京都府と京都市は13日、お盆の伝統行事「五山送り火」で、遊覧ヘリの飛行自粛を求める文書を全国34の航空運送事業者に送ったことを明らかにした。昨夏、ヘリの騒音が伝統行事にふさわしくない、といった苦情が市に寄せられたという。
五山送り火は、お盆に迎えた先祖の霊を送る宗教行事で、8月16日にある。午後8時に「大」の字に点火した後、「妙法」「船形」「左大文字」「鳥居形」の順に火がともる。地域住民にとっては観光行事ではなく、市は毎年、行事が始まる10分前から約1時間、家の電気や広告灯などを消すよう呼びかけている。
ヘリの騒音に苦情
市によると、近年、観光客らを乗せて上空から送り火を見る遊覧ヘリが目立った。各送り火の保存会でつくる京都五山送り火連合会は昨年7月、市内のヘリポート運営事業者に文書を送り、遊覧飛行を目的にヘリポートで離着陸しないように求めた。

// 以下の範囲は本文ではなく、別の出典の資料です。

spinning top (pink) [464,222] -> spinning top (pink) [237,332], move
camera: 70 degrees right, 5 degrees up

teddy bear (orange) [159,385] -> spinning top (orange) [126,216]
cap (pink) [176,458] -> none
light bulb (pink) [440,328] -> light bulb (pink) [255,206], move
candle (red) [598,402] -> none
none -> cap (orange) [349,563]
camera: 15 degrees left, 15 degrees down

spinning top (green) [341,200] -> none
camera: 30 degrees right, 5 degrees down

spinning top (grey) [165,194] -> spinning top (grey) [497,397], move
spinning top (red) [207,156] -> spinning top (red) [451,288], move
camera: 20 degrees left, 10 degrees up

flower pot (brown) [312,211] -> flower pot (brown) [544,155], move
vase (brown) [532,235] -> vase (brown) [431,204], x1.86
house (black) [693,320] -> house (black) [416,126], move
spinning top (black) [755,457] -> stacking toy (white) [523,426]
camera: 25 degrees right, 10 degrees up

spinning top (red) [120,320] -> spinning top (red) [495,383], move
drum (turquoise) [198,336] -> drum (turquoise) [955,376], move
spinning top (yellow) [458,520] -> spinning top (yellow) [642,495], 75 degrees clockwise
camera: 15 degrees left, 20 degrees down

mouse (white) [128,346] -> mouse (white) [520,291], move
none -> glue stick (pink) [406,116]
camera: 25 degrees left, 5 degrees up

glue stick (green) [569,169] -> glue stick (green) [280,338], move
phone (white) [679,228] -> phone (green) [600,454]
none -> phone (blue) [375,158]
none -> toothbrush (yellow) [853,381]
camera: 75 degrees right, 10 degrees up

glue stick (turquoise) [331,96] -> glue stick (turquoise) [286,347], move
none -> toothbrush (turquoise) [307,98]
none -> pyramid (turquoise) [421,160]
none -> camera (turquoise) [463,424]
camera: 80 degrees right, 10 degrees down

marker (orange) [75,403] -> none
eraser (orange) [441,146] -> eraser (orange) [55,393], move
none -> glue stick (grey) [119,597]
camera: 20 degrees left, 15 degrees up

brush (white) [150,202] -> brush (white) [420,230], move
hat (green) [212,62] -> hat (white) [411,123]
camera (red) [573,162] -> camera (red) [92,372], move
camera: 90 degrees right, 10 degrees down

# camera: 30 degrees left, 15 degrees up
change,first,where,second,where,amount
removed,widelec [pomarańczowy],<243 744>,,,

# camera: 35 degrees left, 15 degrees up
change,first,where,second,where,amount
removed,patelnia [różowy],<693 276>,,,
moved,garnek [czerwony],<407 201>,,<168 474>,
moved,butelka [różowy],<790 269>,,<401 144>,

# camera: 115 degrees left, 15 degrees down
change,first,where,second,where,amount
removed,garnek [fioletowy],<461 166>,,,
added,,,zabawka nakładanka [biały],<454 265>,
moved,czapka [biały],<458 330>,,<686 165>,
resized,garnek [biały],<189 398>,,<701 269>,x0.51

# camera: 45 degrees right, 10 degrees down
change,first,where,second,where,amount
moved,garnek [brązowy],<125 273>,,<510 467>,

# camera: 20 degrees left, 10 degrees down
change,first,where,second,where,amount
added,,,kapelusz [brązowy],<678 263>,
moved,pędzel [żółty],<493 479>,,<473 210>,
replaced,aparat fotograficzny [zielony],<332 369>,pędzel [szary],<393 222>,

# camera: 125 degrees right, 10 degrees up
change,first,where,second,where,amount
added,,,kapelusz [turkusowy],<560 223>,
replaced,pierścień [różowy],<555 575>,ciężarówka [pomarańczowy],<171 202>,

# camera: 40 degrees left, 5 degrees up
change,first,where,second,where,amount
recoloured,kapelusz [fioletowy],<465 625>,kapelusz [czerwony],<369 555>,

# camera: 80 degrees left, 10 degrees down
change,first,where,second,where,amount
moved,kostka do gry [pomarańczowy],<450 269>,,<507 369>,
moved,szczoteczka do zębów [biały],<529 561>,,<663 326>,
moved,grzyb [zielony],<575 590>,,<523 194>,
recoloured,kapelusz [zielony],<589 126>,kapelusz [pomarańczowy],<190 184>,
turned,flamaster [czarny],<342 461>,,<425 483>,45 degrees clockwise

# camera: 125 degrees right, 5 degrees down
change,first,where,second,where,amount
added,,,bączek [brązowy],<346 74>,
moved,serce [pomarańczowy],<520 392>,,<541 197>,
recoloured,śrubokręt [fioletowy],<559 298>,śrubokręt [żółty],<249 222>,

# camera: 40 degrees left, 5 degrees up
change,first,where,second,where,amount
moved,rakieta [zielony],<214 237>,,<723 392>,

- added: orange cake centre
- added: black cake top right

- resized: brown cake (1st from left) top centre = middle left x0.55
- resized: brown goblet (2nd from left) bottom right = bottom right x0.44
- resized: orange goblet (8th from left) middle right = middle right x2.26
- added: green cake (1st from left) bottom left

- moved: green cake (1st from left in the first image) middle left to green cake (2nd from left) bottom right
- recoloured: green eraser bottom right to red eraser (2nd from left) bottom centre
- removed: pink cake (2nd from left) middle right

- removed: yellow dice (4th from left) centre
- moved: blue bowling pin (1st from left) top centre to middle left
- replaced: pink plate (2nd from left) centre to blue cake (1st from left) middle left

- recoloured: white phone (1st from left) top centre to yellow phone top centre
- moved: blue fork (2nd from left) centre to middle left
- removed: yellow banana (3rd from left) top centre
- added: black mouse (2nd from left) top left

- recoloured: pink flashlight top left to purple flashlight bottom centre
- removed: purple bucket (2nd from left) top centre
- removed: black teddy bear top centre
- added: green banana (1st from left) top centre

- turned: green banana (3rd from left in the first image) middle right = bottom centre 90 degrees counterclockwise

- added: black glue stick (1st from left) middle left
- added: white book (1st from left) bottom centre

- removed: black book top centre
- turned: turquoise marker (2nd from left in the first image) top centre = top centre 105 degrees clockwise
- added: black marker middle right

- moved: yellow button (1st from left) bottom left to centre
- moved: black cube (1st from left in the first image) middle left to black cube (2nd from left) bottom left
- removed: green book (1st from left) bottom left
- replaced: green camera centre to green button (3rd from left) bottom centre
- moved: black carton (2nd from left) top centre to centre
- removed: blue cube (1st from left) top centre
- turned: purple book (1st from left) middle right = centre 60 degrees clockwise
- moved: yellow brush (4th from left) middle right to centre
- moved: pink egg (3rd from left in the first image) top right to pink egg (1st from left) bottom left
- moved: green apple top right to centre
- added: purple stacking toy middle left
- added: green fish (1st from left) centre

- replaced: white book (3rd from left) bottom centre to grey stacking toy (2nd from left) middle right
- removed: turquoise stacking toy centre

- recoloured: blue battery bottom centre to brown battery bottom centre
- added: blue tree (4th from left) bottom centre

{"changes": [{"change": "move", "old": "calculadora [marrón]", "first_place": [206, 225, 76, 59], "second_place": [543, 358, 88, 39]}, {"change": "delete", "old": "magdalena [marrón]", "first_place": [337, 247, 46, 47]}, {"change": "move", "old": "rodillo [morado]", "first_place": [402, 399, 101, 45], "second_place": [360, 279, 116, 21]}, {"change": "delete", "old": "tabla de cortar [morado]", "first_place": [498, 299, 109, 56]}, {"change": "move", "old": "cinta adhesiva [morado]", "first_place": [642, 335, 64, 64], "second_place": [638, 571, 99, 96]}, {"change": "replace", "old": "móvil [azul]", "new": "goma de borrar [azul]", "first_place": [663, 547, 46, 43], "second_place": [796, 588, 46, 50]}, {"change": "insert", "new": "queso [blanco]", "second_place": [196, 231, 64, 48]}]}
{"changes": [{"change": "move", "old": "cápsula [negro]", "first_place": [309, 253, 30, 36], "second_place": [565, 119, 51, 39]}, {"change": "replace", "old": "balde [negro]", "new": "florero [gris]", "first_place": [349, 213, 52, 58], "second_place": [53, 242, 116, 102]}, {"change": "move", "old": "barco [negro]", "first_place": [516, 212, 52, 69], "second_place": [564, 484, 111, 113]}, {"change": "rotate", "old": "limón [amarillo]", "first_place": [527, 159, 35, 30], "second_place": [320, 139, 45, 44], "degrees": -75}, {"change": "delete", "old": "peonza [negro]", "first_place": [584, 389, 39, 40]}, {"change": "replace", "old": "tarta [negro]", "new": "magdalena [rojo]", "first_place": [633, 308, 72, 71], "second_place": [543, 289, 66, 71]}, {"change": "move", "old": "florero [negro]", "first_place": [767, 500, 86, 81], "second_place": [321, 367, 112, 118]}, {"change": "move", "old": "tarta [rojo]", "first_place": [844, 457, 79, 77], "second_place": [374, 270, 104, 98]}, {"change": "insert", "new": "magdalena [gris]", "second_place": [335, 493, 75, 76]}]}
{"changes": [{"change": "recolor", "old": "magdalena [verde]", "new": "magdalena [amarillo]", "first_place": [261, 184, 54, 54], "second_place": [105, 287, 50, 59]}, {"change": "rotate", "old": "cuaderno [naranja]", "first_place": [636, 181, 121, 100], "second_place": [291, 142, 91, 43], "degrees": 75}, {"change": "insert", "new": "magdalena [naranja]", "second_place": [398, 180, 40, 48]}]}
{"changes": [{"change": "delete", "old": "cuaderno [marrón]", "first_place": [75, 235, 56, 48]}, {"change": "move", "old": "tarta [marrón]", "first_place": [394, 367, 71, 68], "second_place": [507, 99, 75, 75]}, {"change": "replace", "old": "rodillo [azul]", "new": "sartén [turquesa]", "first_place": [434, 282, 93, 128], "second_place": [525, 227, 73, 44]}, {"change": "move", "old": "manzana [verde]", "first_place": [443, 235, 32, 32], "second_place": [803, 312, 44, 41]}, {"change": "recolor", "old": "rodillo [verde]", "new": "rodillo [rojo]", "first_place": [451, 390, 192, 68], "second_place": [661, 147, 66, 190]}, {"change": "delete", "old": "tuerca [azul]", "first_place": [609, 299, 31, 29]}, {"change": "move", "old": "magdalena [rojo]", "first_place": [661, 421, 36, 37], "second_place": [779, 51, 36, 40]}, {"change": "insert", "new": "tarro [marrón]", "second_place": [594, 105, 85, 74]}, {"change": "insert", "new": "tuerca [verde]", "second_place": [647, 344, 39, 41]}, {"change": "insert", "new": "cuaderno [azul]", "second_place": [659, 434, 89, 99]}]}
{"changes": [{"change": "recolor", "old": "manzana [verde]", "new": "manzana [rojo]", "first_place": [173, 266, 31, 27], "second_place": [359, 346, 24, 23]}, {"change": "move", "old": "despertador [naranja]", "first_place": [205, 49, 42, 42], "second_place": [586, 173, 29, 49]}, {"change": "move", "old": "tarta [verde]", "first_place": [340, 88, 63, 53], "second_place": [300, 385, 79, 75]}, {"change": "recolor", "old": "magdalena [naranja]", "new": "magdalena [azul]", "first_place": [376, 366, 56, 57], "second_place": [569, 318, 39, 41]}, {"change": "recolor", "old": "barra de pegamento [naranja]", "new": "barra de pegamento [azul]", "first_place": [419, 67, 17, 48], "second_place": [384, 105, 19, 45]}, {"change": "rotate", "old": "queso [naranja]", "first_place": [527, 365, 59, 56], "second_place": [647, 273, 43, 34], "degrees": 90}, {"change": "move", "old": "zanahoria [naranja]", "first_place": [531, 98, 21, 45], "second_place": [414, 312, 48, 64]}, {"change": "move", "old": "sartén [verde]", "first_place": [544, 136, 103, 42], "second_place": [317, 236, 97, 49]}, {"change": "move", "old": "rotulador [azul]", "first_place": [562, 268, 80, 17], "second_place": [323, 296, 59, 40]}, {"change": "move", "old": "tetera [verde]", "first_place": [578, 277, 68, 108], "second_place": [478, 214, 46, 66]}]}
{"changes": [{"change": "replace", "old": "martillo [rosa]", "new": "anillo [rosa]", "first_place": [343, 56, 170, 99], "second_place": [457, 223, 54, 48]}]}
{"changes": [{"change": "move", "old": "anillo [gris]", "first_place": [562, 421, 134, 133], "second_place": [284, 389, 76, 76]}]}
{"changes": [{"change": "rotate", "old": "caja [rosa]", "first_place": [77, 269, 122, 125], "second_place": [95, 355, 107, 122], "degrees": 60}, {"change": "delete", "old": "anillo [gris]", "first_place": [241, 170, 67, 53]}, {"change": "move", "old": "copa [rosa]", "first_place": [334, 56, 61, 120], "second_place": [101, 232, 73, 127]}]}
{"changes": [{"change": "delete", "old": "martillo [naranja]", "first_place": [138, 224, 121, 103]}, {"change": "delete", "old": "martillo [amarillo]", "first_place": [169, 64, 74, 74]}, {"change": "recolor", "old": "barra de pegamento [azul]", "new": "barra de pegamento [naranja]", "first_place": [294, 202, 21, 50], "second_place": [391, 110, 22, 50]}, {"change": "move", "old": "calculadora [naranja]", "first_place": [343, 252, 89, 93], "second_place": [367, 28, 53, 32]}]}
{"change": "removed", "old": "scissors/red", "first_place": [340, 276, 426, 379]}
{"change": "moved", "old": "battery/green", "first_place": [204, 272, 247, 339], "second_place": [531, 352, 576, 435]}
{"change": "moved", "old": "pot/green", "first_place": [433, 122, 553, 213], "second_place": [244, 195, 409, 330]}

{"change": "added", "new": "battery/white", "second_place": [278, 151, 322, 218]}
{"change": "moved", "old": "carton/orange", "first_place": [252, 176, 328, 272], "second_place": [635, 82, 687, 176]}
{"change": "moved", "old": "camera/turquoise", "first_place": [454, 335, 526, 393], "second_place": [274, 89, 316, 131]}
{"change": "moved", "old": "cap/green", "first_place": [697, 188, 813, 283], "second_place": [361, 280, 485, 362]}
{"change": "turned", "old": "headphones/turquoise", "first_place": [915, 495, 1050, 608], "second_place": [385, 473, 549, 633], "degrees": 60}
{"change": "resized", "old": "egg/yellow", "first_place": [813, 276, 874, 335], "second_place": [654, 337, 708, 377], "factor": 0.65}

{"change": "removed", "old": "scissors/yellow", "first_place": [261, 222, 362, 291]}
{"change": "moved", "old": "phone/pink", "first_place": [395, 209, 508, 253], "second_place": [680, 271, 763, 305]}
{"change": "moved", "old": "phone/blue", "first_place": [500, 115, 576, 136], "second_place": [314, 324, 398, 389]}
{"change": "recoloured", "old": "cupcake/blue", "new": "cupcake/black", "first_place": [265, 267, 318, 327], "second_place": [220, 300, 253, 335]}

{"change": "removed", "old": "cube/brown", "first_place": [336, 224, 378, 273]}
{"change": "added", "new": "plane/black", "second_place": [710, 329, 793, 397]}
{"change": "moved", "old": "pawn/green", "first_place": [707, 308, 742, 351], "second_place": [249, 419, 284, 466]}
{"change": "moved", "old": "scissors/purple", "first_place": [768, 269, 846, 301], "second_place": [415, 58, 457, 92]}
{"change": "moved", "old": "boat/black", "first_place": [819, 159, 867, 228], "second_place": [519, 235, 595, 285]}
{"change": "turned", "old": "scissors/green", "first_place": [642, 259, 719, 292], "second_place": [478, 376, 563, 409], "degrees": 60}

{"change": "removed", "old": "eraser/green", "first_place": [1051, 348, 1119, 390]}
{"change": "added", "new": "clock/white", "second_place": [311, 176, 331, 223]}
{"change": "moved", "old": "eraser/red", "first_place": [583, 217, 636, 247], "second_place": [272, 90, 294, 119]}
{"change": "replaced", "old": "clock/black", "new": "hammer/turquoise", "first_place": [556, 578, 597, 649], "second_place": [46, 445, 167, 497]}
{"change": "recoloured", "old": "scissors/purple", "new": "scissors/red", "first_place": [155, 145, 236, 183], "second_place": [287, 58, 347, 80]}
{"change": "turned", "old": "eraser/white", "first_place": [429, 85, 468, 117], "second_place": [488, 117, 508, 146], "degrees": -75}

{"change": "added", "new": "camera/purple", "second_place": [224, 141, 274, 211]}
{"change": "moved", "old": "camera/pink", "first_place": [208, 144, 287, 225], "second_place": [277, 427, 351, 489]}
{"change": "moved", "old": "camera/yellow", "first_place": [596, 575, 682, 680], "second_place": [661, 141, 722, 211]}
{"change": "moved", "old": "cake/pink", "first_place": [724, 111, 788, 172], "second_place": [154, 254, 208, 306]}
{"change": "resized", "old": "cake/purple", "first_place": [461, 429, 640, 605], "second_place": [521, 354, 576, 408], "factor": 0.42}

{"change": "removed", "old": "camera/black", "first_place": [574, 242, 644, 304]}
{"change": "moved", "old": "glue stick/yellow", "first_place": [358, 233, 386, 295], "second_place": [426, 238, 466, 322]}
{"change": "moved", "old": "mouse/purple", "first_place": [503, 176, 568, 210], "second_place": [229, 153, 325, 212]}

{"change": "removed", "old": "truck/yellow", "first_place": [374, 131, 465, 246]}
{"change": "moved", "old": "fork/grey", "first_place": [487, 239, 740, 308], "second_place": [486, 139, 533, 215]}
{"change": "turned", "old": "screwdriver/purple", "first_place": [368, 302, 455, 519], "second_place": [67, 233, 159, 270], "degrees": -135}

ただ、当日は警察や消防、報道機関ではないヘリが5機ほど飛んでいるのを市が確認した。市民からは「ヘリの音や光がうるさい」「お盆の最後にご先祖を送る伝統行事としてどうなのか」といった声が市に寄せられたという。
送り火は静謐な気持ちで
府と市は今年2月28日付で、国土交通省の航空局からヘリの運航許可を得ている34の航空運送事業者に文書を送った。文書は西脇隆俊知事と松井孝治市長の連名で、山科区と伏見区をのぞく市内で8月16日午後7時50分から1時間、遊覧を目的とした飛行の自粛を求めた。法的なものではなく、協力をお願いする形という。
松井市長は「送り火は、山を見上げて静謐(せいひつ)な気持ちでご先祖を見送る伝統行事。上から轟音(ごうおん)を立てながら見下ろすという発想自体が違うのではないか。丁寧に説明して、事業者にご理解いただきたい」と話した。